Das größte Problem beim Putzen ist wohl: Es wirkt nur kurz. Und das soll Freude machen?
KARAFYLLIS: Die Sinnkomponente ist sicher die größte Herausforderung beim Putzen. Wir meinen, dass etwas, was Sinn hat, ein Werk hinterlassen muss, das Bestand hat. Als Dienstleistungsgesellschaft werden wir aber wohl noch erkennen, dass wir uns einfach an den Dingen erfreuen müssen, die wir tun und die dann vorbei sind.
Wir sehen einfach nicht mehr, dass auch Handwerker putzen müssen.
KARAFYLLIS: Ja, unsere Perspektive ist immer nur auf das Werk gerichtet, weil wir glauben, dass in Werken die Ewigkeit liegt. Das hat eine religiöse Komponente. Was vergänglich ist, auch das Fleischliche, ist nicht das Wichtige. Wir tun aber gut daran, auch dem Vergänglichen einen Sinn abzugewinnen.

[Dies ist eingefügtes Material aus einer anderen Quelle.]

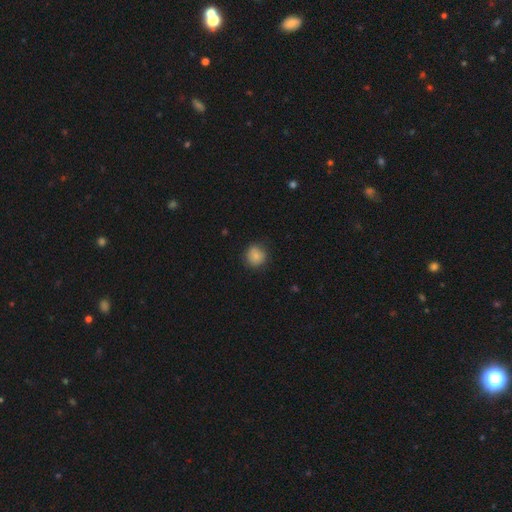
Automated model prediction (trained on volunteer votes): smooth_or_featured: smooth (p=0.83) [alt: star or artifact p=0.09]
how_rounded: round (p=0.88) [alt: in between p=0.11]
merging: none (p=0.82) [alt: minor disturbance p=0.13]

Putzen als Alternative zum Stricken oder gar zum Bücherlesen?
KARAFYLLIS: Also, eine Alternative zum Lesen ist es wohl nicht, aber zum Stricken oder Kochen sicher. Es gibt mir Zeit zum Nachdenken, über mich, über Gott und die Welt, und hat auch etwas Kontemplatives oder gar Meditatives. Es hilft, den Kopf, freizubekommen.
Was müsste geschehen, dass Putzen ähnlich sexy wird wie Kochen?
KARAFYLLIS: Das Wichtigste wäre wohl, dass endlich darüber geredet wird. Das Reden übers Putzen ist mit Schuld und Scham besetzt. Und wir sollten endlich nicht mehr so tun, als ob es Schmutz nicht gäbe. Dazu verleitet die Gesellschaft aber, weil wir immer weniger mit denen konfrontiert sind, die den Dreck wegmachen.
Unzählige Ratgeber haben schon versucht, uns zu erklären, wie wir unser Leben am besten organisieren, damit Unordnung und Schmutz erst gar nicht entstehen. Davon halten Sie nichts?
KARAFYLLIS: Das ist reiner Funktionalismus, der macht das Leben nicht schön. Putzen hat für mich auch damit zu tun, dass es das Leben schön macht, weil wir uns dadurch eine behagliche Atmosphäre schaffen.